In order to meet these requirements, the project was structured in two phases: a first phase of analysis aimed at assessing the situation, finding answers to the issues raised and conceptualizing a solution, and a second phase of implementation of the chosen solution.
Our approach
Project requirements
A certain number of business, operational and technical constraints have been identified:
1. Reliability and durability
Data users must be able to rely on its durability, otherwise each change can become impactful for the user. If changes are frequent, the operational impact can be exponential. However, an anonymization mechanism, whatever it may be, modifies data by definition. The security of the environments must therefore ensure reliable protection over the long term.
2. Scalability
On the other hand, as these are “first-level” environments, they are bound to evolve over time. Data that is anonymized at a given moment because it is identified as being part of a given perimeter may be “in clear text” the next moment following a change in the infrastructure. The solution therefore had to be scalable and take into account architecture changes and developments in the application assets.
3. Performance
Finally, since the customer is operational 24 hours a day, the downtime of the environments, including non-production environments, had to be close to zero. This project was not only a challenge in terms of performance in the case of securing a large amount of banking data, but also required taking into account the customer’s existing processes in order to integrate them and minimize the operational impact of the project.
Data identification phase
We proposed several solutions to our client.

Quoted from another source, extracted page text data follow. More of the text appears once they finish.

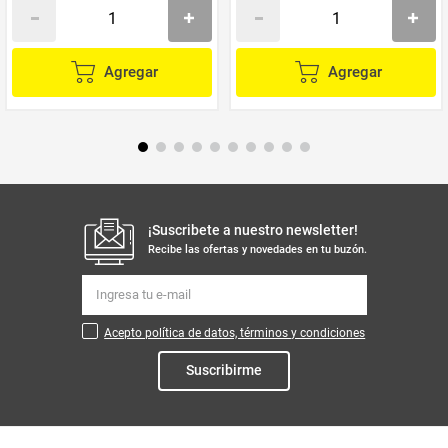
Agregar
Agregar
¡Suscribete a nuestro newsletter!
Recibe las ofertas y novedades en tu buzón.
Acepto política de datos, términos y condiciones
Suscribirme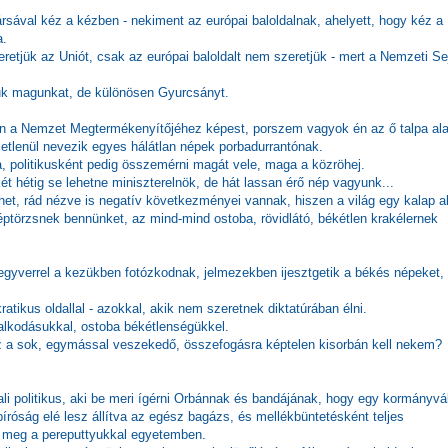
ársával kéz a kézben - nekiment az európai baloldalnak, ahelyett, hogy kéz a
a.
retjük az Uniót, csak az európai baloldalt nem szeretjük - mert a Nemzeti Se
juk magunkat, de különösen Gyurcsányt.
k én a Nemzet Megtermékenyítőjéhez képest, porszem vagyok én az ő talpa ala
tlenül nevezik egyes hálátlan népek porbadurrantónak.
a, politikusként pedig összemérni magát vele, maga a közröhej.
 hétig se lehetne miniszterelnök, de hát lassan érő nép vagyunk...
lehet, rád nézve is negatív következményei vannak, hiszen a világ egy kalap a
éptörzsnek bennünket, az mind-mind ostoba, rövidlátó, békétlen krakélernek
egyverrel a kezükben fotózkodnak, jelmezekben ijesztgetik a békés népeket,
atikus oldallal - azokkal, akik nem szeretnek diktatúrában élni.
zsalkodásukkal, ostoba békétlenségükkel.
 ez a sok, egymással veszekedő, összefogásra képtelen kisorbán kell nekem?
ali politikus, aki be meri ígérni Orbánnak és bandájának, hogy egy kormányvá
 bíróság elé lesz állítva az egész bagázs, és mellékbüntetésként teljes
 meg a pereputtyukkal egyetemben.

First, the analysis phase allowed us to identify the data to be anonymized, their location, and their degree of sensitivity.
A solution was proposed to answer these questions. It allows an identification similar to the so-called “DLP” (Data Loss Prevention) tools which will allow two types of searches:
- Search by “exact match”, in which case a list of “searched character strings” is established and searched in the client data.
- Search by “regular expression”, which allows intelligent searches based on specific criteria.
Our solution proposed to use these mechanisms to identify very precisely the data to be secured and to extract their technical metadata. This step would then allow us to analyze the data and use the metadata to perform the technical security operations.
Based on the prerequisites stated above, which we have technically evaluated, we have established a list of requirements:
- Estimated validity times of the protection mechanism,
- The preferable mechanism according to each given type and its sensitivity,
- The necessary functional architecture,
- The existing infrastructure required for the implementation of the project,
- The organization required for the implementation and the life cycle of the solution.
Thanks to this, and to a market analysis conducted in parallel, we were able to project and propose a set of solutions to the client. Some used internal mechanisms, others came from editors on the market. The proposed solutions allowed us to offer a security program for non-production environments from A to Z.
Data anonymization phase
At this stage, a challenge was identified regarding the project’s production launch. Indeed, given that the integrity of an environment was a strong criterion and that the scope was complete and could not be reduced, that the amount of banking data was consequent and that its anonymization takes time, and moreover, that the client did not want any interruption of service in its activities even outside of production, it was necessary to find a way to integrate with existing processes and to parallelize the anonymization actions while maintaining consistency in order to meet all requirements. This was as much a technical challenge as an organizational one.
The proposed solutions all have more or less the same architecture. Using the previously stored metadata, and the results of an analysis on the nature of each data, they will be able to use the following mechanisms to protect the data:
- Anonymization: transformation of the data to a random string of characters,
- Pseudonymization: transformation of the data into a string of characters known only to the people using the data,
- Tokenization: transformation of the data for a random token,
- Set: transformation of the data for a value of a known set. For example, dates of birth between 1950 and 1990, invoice amounts between two values not exceeding a maximum, or the use of an address set allowing statistics by country but not the identification of a data.
- Noise: The addition of data to an environment in order to mask the real values thus drowned in a larger flow.
Some solutions on the market allow hundreds of other security options, and allow native evolutions, while solutions modeled for the client allow an integration adapted to certain contexts. In this case, the need for a customizable solution stemmed from the fact that some identifiers had a functional specificity that required a dedicated security mechanism.
Benefits
Thanks to the implemented solution, our client is now able to meet its legal obligations towards its local regulator, but other much more operational benefits have also emerged from this project.
Indeed, the assurance of a totally anonymized and secured environment allows to imagine new development ideas and the customer is now able to propose access to its non-production environments to partners all over the world while assuring the local regulator that no data goes out of the territory, an essential project requirement.
In addition, the customer can now deploy its non-production environments on cloud platforms without compromising its operational requirements and therefore benefit from the modularity, flexibility, budget and scalability advantages of these platforms, and consequently, be more responsive and competitive on the services it offers.
While meeting its compliance requirements, this project allowed our client to improve its operational processes and above all to acquire a degree of flexibility and responsiveness that it did not have before.